Property Grunt

Thursday, September 18, 2008

Real estate chatter: The Great American Bugout and how Morgan Stanley is trying to pull a Houdini

Yeah, they planned it.

There has been a ton of financial chatter that I have been hearing from the financial trenches. I am unable to verify or confirm the authenticity of the chatter. It is just what I hear.

1. The American Markets are done.

The investors with the liquidity are staying away from the American Markets are treating them as if it is a reunion of former members of Plato's Retreat. The new game plan is emerging markets. They are focusing on places like Russia.

This piece of chatter is pretty much confirmed by the New York Times article on on the current state of Sovereign Funds.

To Avoid Risk and Diversify, Sovereign Funds Move On From Banks

The explanation is simple, bankers in the region say. Plenty of other, more attractive assets are out there right now.

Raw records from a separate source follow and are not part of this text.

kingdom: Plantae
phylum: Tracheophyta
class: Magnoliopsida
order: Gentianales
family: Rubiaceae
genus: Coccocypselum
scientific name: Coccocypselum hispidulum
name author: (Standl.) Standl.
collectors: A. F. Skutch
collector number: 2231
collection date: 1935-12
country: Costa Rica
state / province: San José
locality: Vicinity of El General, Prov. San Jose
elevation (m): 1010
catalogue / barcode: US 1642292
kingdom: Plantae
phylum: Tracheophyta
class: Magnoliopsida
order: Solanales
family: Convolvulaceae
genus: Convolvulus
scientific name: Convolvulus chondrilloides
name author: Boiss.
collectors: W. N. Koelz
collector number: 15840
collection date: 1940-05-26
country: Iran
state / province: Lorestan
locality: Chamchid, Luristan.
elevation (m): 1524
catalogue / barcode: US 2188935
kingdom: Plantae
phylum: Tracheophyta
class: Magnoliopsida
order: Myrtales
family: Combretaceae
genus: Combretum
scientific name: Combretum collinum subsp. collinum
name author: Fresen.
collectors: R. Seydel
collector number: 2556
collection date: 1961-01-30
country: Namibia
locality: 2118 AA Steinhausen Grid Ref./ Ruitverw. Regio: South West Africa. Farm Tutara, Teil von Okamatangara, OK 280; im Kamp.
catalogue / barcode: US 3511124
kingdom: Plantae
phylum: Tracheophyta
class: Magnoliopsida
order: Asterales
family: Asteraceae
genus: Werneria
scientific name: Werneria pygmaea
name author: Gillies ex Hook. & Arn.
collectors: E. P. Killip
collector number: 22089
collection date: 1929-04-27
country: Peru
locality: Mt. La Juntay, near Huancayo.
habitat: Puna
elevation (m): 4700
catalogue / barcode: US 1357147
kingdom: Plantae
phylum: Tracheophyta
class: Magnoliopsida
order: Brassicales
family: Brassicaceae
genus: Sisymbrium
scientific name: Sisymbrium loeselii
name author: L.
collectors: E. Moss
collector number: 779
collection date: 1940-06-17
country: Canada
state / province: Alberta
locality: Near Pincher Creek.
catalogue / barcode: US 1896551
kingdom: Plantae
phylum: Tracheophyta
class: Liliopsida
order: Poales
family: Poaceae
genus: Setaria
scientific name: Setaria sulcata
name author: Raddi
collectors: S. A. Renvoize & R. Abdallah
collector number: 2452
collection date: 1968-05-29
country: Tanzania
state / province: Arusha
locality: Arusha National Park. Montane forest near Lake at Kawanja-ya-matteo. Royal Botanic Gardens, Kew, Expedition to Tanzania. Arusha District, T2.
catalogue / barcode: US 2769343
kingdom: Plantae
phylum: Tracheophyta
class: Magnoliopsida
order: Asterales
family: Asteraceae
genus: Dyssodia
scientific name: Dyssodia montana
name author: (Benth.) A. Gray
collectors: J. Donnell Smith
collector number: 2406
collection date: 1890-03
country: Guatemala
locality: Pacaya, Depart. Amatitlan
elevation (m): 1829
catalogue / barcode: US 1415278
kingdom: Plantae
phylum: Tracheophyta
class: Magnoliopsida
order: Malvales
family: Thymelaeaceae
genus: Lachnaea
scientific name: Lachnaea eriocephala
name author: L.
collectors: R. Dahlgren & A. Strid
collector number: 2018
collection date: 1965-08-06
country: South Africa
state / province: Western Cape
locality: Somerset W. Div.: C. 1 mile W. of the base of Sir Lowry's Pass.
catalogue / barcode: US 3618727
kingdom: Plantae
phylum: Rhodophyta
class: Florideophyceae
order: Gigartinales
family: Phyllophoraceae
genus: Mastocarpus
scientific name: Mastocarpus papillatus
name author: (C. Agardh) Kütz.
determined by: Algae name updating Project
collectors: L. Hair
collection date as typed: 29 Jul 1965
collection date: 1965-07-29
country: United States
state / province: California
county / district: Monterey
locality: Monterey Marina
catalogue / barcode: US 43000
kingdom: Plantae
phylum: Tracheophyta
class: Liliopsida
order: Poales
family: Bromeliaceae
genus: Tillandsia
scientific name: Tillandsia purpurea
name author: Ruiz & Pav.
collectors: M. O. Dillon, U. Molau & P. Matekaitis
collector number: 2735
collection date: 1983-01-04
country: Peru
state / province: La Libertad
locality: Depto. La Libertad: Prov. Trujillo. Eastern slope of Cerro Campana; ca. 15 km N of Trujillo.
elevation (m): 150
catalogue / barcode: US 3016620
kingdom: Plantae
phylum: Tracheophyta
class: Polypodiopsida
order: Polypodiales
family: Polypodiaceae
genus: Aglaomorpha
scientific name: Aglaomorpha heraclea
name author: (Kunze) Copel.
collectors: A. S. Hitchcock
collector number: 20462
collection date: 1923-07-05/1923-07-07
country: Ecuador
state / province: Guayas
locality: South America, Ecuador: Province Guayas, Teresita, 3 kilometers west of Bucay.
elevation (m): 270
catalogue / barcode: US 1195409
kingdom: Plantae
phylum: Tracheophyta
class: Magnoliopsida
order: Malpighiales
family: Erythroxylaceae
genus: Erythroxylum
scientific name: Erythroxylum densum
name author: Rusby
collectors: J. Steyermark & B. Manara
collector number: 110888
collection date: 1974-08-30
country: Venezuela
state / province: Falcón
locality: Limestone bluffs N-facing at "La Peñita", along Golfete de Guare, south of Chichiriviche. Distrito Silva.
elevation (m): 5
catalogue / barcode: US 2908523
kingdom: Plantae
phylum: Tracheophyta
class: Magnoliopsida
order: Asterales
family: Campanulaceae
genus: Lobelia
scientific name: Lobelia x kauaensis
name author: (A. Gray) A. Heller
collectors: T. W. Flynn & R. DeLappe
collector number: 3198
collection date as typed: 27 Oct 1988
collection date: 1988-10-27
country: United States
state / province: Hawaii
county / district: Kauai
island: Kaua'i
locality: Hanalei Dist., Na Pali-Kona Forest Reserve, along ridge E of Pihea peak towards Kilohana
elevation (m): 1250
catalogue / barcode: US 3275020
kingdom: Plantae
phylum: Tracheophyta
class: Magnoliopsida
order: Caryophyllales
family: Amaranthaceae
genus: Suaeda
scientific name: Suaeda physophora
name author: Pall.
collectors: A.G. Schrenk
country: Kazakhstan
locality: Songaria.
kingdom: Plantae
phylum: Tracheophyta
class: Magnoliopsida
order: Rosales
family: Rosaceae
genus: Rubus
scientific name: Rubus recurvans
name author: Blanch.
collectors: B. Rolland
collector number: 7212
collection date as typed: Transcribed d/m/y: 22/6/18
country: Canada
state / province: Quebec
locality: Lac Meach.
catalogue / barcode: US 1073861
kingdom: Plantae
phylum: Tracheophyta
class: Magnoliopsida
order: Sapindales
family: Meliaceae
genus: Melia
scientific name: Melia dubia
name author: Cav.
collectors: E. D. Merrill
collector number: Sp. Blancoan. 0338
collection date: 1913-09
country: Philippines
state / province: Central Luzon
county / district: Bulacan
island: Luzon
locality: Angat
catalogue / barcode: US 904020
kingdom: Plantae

With markets having been hit by the global downturn, compelling, value-priced deals are numerous — from sports teams in Britain and publicly traded companies in Russia to deals closer to home, like Middle East infrastructure buys, Youssef Nasr, chief executive of HSBC Bank Middle East, said.

Middle East funds certainly took their wallets out in September — just not for Wall Street banks. A unit of Kuwait Investment Authority is taking stakes in the country’s national telecommunications company, and Abu Dhabi’s investment fund bought the Manchester City soccer team. A Dubai fund is in talks with the British property developer Minerva, and Saudi funds are weighing agricultural tie-ups in Pakistan.

But bankers say that because the funds have already invested billions in American financial institutions, they are less likely to put more cash into that sector right now. Middle East sovereign wealth funds “put more money in a few months ago then they would have ideally done,” because financials were cheap then, Mr. Nasr said. That has “unbalanced” the portfolios of sovereign wealth investors, he said. “Now they need to go in the other direction” to diversify, buying up assets that are not financial institutions.

Sovereign wealth funds “haven’t disappeared, they’ve remained on the sidelines or gone elsewhere,” said Jan Randolph, head of sovereign risk at Global Insight, an economic forecasting firm with offices in London and Boston.

My theory is that they are waiting till things really hit rock bottom, after all why should they buy a rapidly depreciating asset?

This is a no brainer but buyers that are armed with tons of liquidity are the ones in control. Which means they can demand guarantees for their investments. Anyone that says otherwise is either delusional or in denial.

2.Citibank is not going out like that!

Citibank is not going down anytime soon. I am unsure if this is common knowledge but apparently there is a 51% stake owned by a member of Saudi royalty. Allegedly this guy has 30 wives, if he can take care of them, he has no problem laying out a couple of billion to keep things going.

3. Federal Governement: Lender to the world

It is common knowledge that the Federal Government is being very generous with their lines of credit. But what is really f**ked up is that they are pretty much giving credit to everyone, including overseas banks.

4. The Morgan Stanley Shell Game or Isn't this how they got into trouble in the first place?

Now here is the story behind the Wachovia and Morgan Stanley merger.

Morgan Stanley is definitely drooling over Wachovia however they are having trouble raising the capital for a merger, therefore they are taking chunk of Morgan Stanley and selling it to JP Morgan Chase. The capital from that will be used for the Wachovia merger. But wait there's more. Apparently after that deal closes, they are going to go after Wamu which is already on the auction block.

Expect alot of layoffs in that direction.

I have also been hearing the following being said a lot which although I understand the commonalities, I disagree with its use. "It feels like 9/11 all over again."